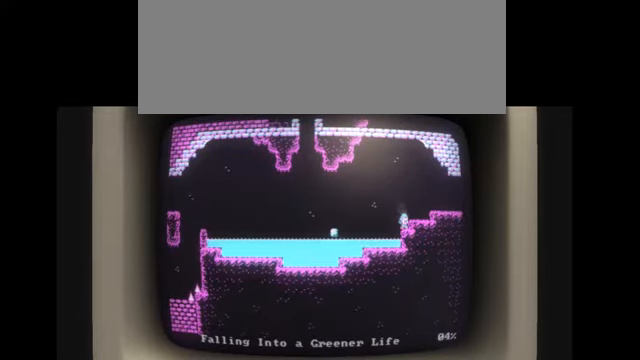
{"keys": ["l"], "events": []}
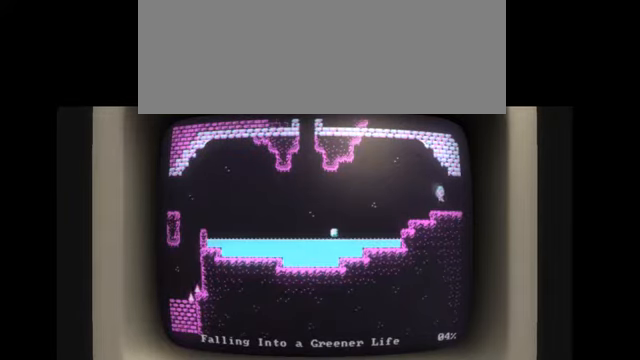
{"keys": ["l"], "events": []}
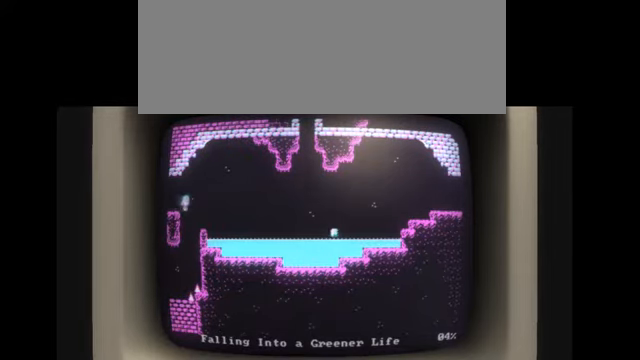
{"keys": [], "events": [[66, "l", "up"]]}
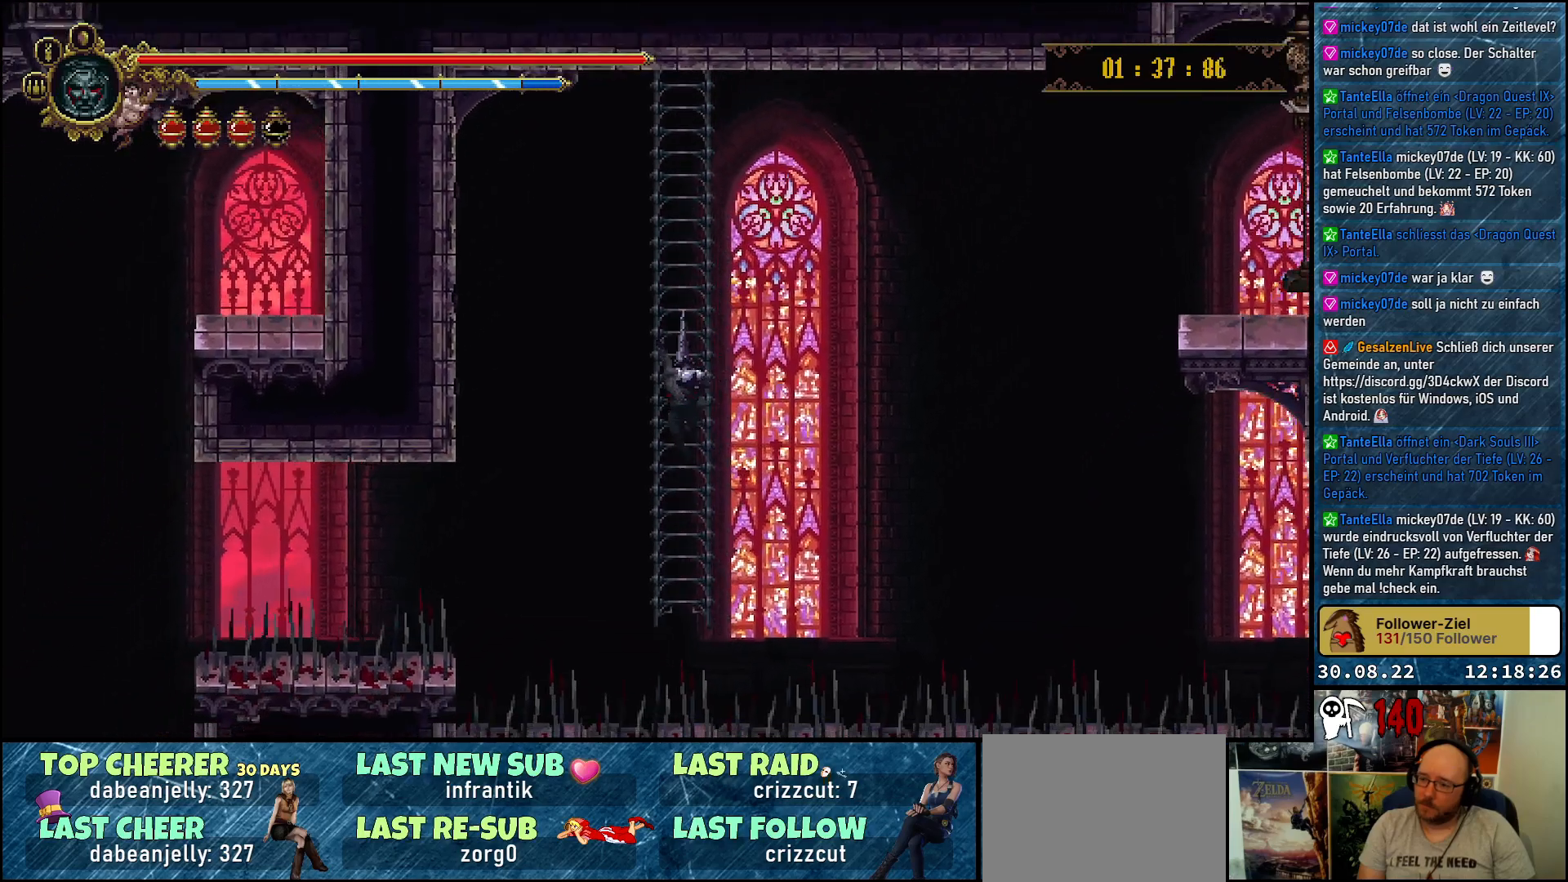
Gameplay with a controller (Xbox layout); each line is a JSON object with the inputs held at the frame after it. "events" lists button and stick changes between this image and that frame as [ms after this image, input, new state], when the widget could be followed in between.
{"buttons": ["DPAD_DOWN"], "left_stick": "center", "right_stick": "center", "events": []}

━━━━━━━━━━━━━━━━━━━━━━━━━━━━━━

# EXERCISE PROMPT:
Without carrying over any picture, write out the entries above once more, exactly.

# TASK SOLUTION:
{"keys": ["l"], "events": []}
{"keys": ["l"], "events": []}
{"keys": [], "events": [[66, "l", "up"]]}
Gameplay with a controller (Xbox layout); each line is a JSON object with the inputs held at the frame after it. "events" lists button and stick changes between this image and that frame as [ms after this image, input, new state], when the widget could be followed in between.
{"buttons": ["DPAD_DOWN"], "left_stick": "center", "right_stick": "center", "events": []}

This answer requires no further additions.